Decluttering guru – and current darling of Netflix – Marie Kondo asks the family she’s been drafted in from Japan to help, drowning in a lifetime of accumulated possessions, whether each item they own ‘sparks joy?’.
If not, her minimalist doctrine dictates they should rid themselves of that possession.
She taps into a trend that goes beyond materialism. In decluttering their lives, the typical middle-class American family in question undergoes a journey of self-discovery – finally able to spot their familial flaws now they’re rid of the SodaStream from the kitchen corner cupboard.
I’m sure it’s no coincidence that invariably the struggling family in question have young children at their feet, peering around a parent’s legs as the immaculately presented Marie, and her translator, arrive at their suburban home.
The process of moving in with someone, combining two lives – and two lots of possessions – is a process to leave Marie Kondo with itchy fingers.

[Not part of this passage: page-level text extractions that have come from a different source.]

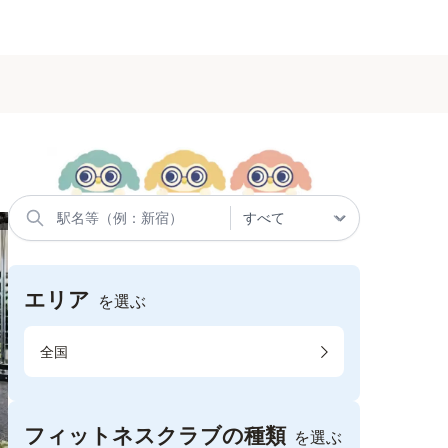
エリア
を選ぶ
全国
フィットネスクラブの種類
を選ぶ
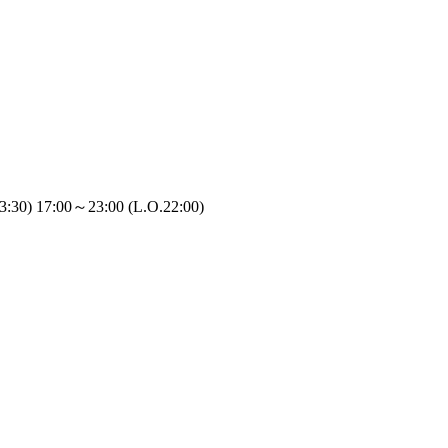
0) 17:00～23:00 (L.O.22:00)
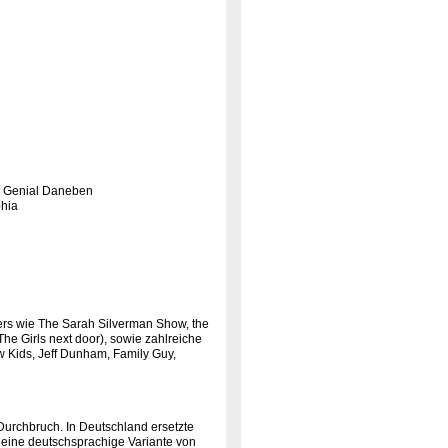
d Genial Daneben
phia
s wie The Sarah Silverman Show, the
he Girls next door), sowie zahlreiche
 Kids, Jeff Dunham, Family Guy,
Durchbruch. In Deutschland ersetzte
eine deutschsprachige Variante von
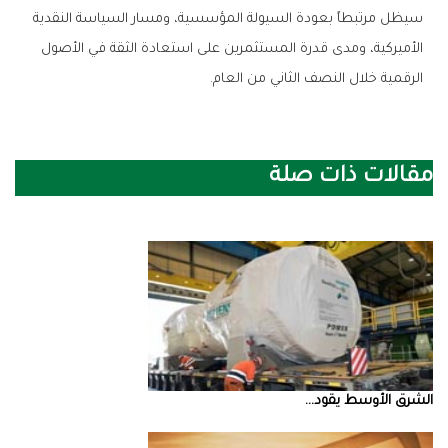
‬الرقمية‭ ‬خلال‭ ‬النصف‭ ‬الثاني‭ ‬من‭ ‬العام‭.‬
مقالات ذات صلة
الشرق‭ ‬الأوسط‭ ‬يقود‭ ...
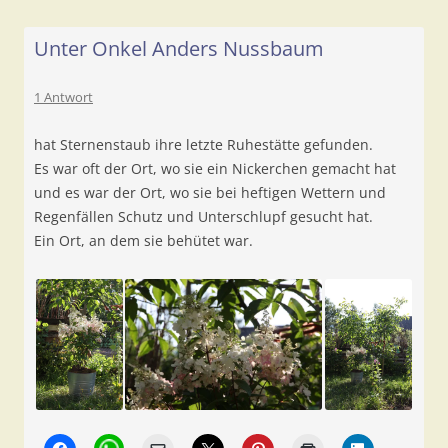
Unter Onkel Anders Nussbaum
1 Antwort
hat Sternenstaub ihre letzte Ruhestätte gefunden.
Es war oft der Ort, wo sie ein Nickerchen gemacht hat
und es war der Ort, wo sie bei heftigen Wettern und
Regenfällen Schutz und Unterschlupf gesucht hat.
Ein Ort, an dem sie behütet war.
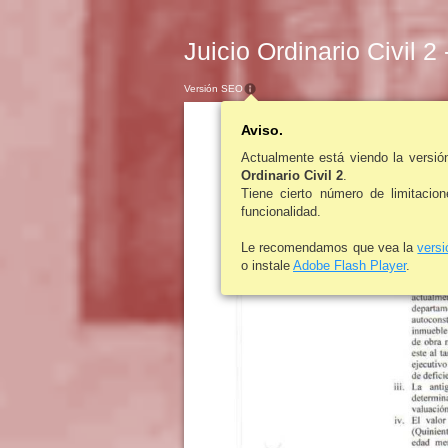
Juicio Ordinario Civil 2
Versión SEO
Aviso.
Actualmente está viendo la versi
Ordinario Civil 2
.
Tiene cierto número de limitacio
funcionalidad.
Le recomendamos que vea la
vers
o instale
Adobe Flash Player
.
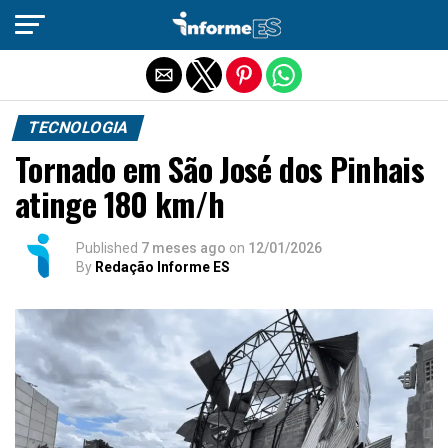
Sair da versão mobile
TECNOLOGIA
Tornado em São José dos Pinhais
atinge 180 km/h
Published
7 meses ago
on
12/01/2026
By
Redação Informe ES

That’s before you introduce children.
As I survey my Living Room after a day of my daughter laying waste to it, I often struggle to spot any joy. Probably more importantly, I also wonder how many of the items covering every inch of the carpet genuinely bring her joy?
Some, without question, do: – The Xylophone is a big winner. On the cusp of walking, the Early Learning Centre walker is too. The chiffon scarfs have been a favourite since day one and remain so.
Some items are loved for a season. A large tinfoil blanket, the sort given to red-faced marathon runners at the finish line, was de jour for a couple of months, now only reminding us of its existence with a scrunchy metallic sound every time we open the draw it now resides in.
Some items have never been loved or sparked joy. Hoping preferences change and unwilling to accept its destiny probably lies in a landfill site, they’re kept, forever hopeful they’ll be picked next time – like the Claw Machine scene from Toy Story.
So, to bring this back to Marie Kondo, if I was pressed to identify the one item, among the dozens currently strewn across the floor that genuinely sparks joy in my daughter, I’d go for the £2.99 door wedge that props open the door between our Kitchen and Living Room.
Many hours have been whittled away smashing the wedge onto the wooden floor, enjoying the resulting bang.
Steve Biddulph, in his book Raising Girls, suggests you should buy relatively simple toys, that allow their imaginations to fill in the gaps rather than doing all the hard work for them with bright lights and sound – my sister, a Primary School teacher, calls these toys ‘visual smack’.
Interestingly, Bidduplh also suggests you should avoid toys that imply to a girl that looks and clothes are what matter.
In this blog post, I suggested you don’t need to overspend on baby stuff. A few months on, I haven’t revised my opinion. They will focus on a few items that spark joy for them.
One of those items might be a door wedge.